É uma dinâmica muito complexa e é uma irresponsabilidade fazer qualquer prognóstico. Não se termina uma pandemia por decreto. Os imperadores romanos tentaram, não deu certo. Remover a emergência sanitária é mais um capítulo dos absurdos cometidos por esse governo. Tem uma motivação evidentemente política em decretar vitória, como se você estivesse disputando um campeonato e decretando unilateralmente ter vencido, mesmo estando na zona de rebaixamento da tabela. E acho que convenceu, porque as pessoas estão vivendo atualmente como se não houvesse amanhã”.

“Quando você remove a imagem mais clara de que existe um problema sanitário no Brasil, que é o uso de máscara, você tenta instalar a mensagem na cabeça das pessoas de que a pandemia acabou. Isso foi feito no mundo inteiro”

“A pandemia é um fenômeno global, e espaço-temporal. Estamos interligados… tem que pensar no planeta como contínuo. Você vai ter áreas de contração e expansão. A peste bubônica levou quase 200 anos para partir da Europa e chegar na China, 200 anos para o troço cruzar o mundo. Hoje temos as vacinas, mas ao mesmo tempo nós estamos em uma conexão de horas entre qualquer país”

“A gente não está prestando atenção mas isso é conhecido – os grandes fenômenos humanos como a queda do Império Romano ou expansão do mundo árabe foram todos decorrências de grandes episódios pandêmicos como varíola, sarampo, praga bubônica”.

“Houve arrefecimento no número de casos de covid, e começaram a aparecer casos de dengue.
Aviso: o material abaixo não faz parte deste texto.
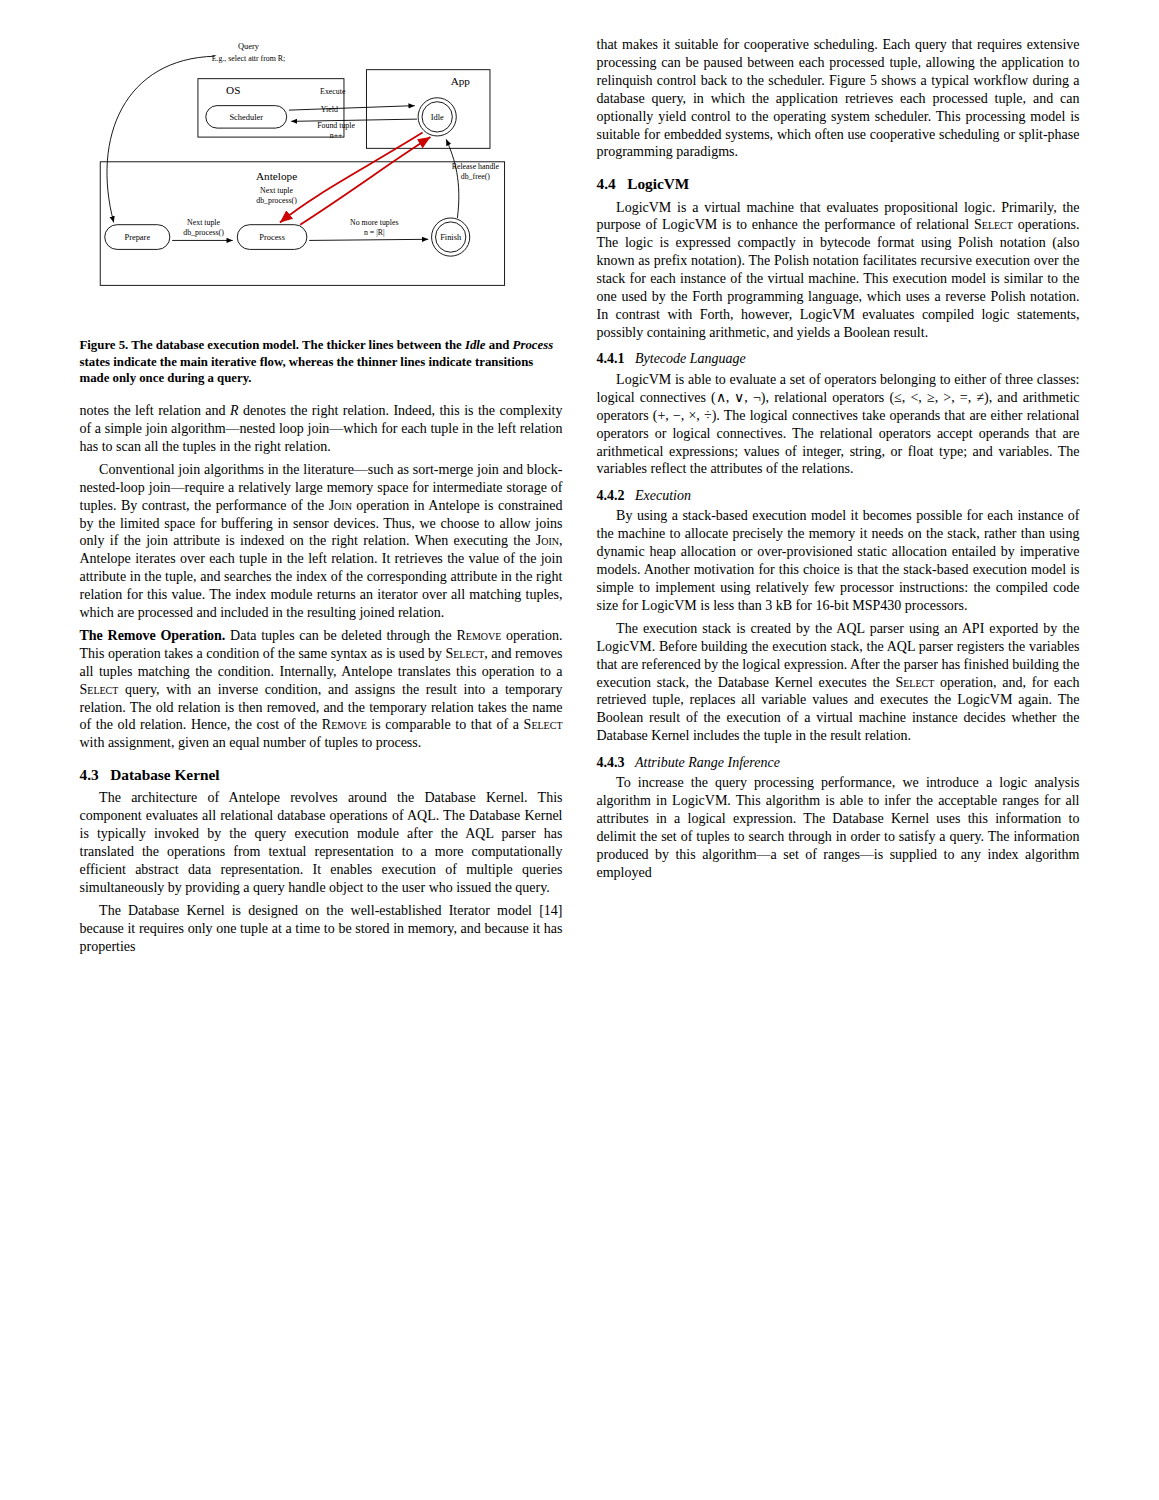Query E.g., select attr from R; OS Scheduler App Idle Execute Yield Found tuple n++ Antelope Prepare Process Finish Next tuple db_process() No more tuples n = |R| Next tuple db_process() Release handle db_free()
Figure 5. The database execution model. The thicker lines between the Idle and Process states indicate the main iterative flow, whereas the thinner lines indicate transitions made only once during a query.
notes the left relation and R denotes the right relation. Indeed, this is the complexity of a simple join algorithm—nested loop join—which for each tuple in the left relation has to scan all the tuples in the right relation.
Conventional join algorithms in the literature—such as sort-merge join and block-nested-loop join—require a relatively large memory space for intermediate storage of tuples. By contrast, the performance of the Join operation in Antelope is constrained by the limited space for buffering in sensor devices. Thus, we choose to allow joins only if the join attribute is indexed on the right relation. When executing the Join, Antelope iterates over each tuple in the left relation. It retrieves the value of the join attribute in the tuple, and searches the index of the corresponding attribute in the right relation for this value. The index module returns an iterator over all matching tuples, which are processed and included in the resulting joined relation.
The Remove Operation. Data tuples can be deleted through the Remove operation. This operation takes a condition of the same syntax as is used by Select, and removes all tuples matching the condition. Internally, Antelope translates this operation to a Select query, with an inverse condition, and assigns the result into a temporary relation. The old relation is then removed, and the temporary relation takes the name of the old relation. Hence, the cost of the Remove is comparable to that of a Select with assignment, given an equal number of tuples to process.
4.3 Database Kernel
The architecture of Antelope revolves around the Database Kernel. This component evaluates all relational database operations of AQL. The Database Kernel is typically invoked by the query execution module after the AQL parser has translated the operations from textual representation to a more computationally efficient abstract data representation. It enables execution of multiple queries simultaneously by providing a query handle object to the user who issued the query.
The Database Kernel is designed on the well-established Iterator model [14] because it requires only one tuple at a time to be stored in memory, and because it has properties
that makes it suitable for cooperative scheduling. Each query that requires extensive processing can be paused between each processed tuple, allowing the application to relinquish control back to the scheduler. Figure 5 shows a typical workflow during a database query, in which the application retrieves each processed tuple, and can optionally yield control to the operating system scheduler. This processing model is suitable for embedded systems, which often use cooperative scheduling or split-phase programming paradigms.
4.4 LogicVM
LogicVM is a virtual machine that evaluates propositional logic. Primarily, the purpose of LogicVM is to enhance the performance of relational Select operations. The logic is expressed compactly in bytecode format using Polish notation (also known as prefix notation). The Polish notation facilitates recursive execution over the stack for each instance of the virtual machine. This execution model is similar to the one used by the Forth programming language, which uses a reverse Polish notation. In contrast with Forth, however, LogicVM evaluates compiled logic statements, possibly containing arithmetic, and yields a Boolean result.
4.4.1 Bytecode Language
LogicVM is able to evaluate a set of operators belonging to either of three classes: logical connectives (∧, ∨, ¬), relational operators (≤, <, ≥, >, =, ≠), and arithmetic operators (+, −, ×, ÷). The logical connectives take operands that are either relational operators or logical connectives. The relational operators accept operands that are arithmetical expressions; values of integer, string, or float type; and variables. The variables reflect the attributes of the relations.
4.4.2 Execution
By using a stack-based execution model it becomes possible for each instance of the machine to allocate precisely the memory it needs on the stack, rather than using dynamic heap allocation or over-provisioned static allocation entailed by imperative models. Another motivation for this choice is that the stack-based execution model is simple to implement using relatively few processor instructions: the compiled code size for LogicVM is less than 3 kB for 16-bit MSP430 processors.
The execution stack is created by the AQL parser using an API exported by the LogicVM. Before building the execution stack, the AQL parser registers the variables that are referenced by the logical expression. After the parser has finished building the execution stack, the Database Kernel executes the Select operation, and, for each retrieved tuple, replaces all variable values and executes the LogicVM again. The Boolean result of the execution of a virtual machine instance decides whether the Database Kernel includes the tuple in the result relation.
4.4.3 Attribute Range Inference
To increase the query processing performance, we introduce a logic analysis algorithm in LogicVM. This algorithm is able to infer the acceptable ranges for all attributes in a logical expression. The Database Kernel uses this information to delimit the set of tuples to search through in order to satisfy a query. The information produced by this algorithm—a set of ranges—is supplied to any index algorithm employed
No que a covid explodiu, a dengue caiu. Não tem uma explicação causal, mas é uma tese que estou começando a disseminar. Existe uma competição entre os vírus. 2020 era para ser a maior epidemia de dengue da história, e isso não ocorreu. Mas agora ela está vindo com tudo”.

“Eu acho que chega próximo de 1 milhão o número de mortes no Brasil, até agora, considerando as subnotificações e os excedentes, em que a pneumonia ou a insuficiência renal aparecem no atestado de óbito por exemplo, mas onde efetivamente a covid foi a causa primária”

“Tinha gente dizendo que a pandemia ia acabar em outubro do ano passado, mas a ômicron, por alguma razão ainda desconhecida, deu origem a uma gama enorme de subvariantes”.

“Enquanto a gente comemorava o Carnaval, na Ásia houve um megasurto de uma subvariante da ômicron, a BA2, muito mais transmissível. Na China, foi preciso fazer lockdown porque ali, se a coisa sai do controle, explode. A BA2 invadiu a Europa e você começa a ver 200 mil casos na Alemanha, no Reino Unido, a França com 150 mil casos”.

“Aparentemente, a explosão recente de casos na Coreia do Sul está relacionada com uma campanha presidencial extremamente polarizada que houve, gerando comícios e aglomerações. Não vejo aqui ninguém falando sobre pandemia, seja na agenda política, seja trazendo uma proposta de estratégia de saúde pública. Este assunto foi obliterado das discussões politicas, não interessa de que lado. O Brasil poderia ter produzido suas próprias vacinas eficazes. Nós tínhamos que estar pensando nisso”.

“A letalidade da Ômicron, em nível individual, parecia ser menor. Todavia, como o número de infectados foi tão explosivo, o número de mortes no mundo foi muito alto, chegou perto do recorde de mortes diárias. Chegamos a ter em alguns dias 13 e 14 mil mortes no mundo como um todo”.

“A pandemia nos ensinou múltiplas lições, desde como viver com menos de maneira mais racional, até recalibrar a forma de viver em sociedade. O vírus nos alertou que nosso modo de viver não é sustentável. Esta é uma oportunidade para refletir e ao mesmo tempo se proteger”.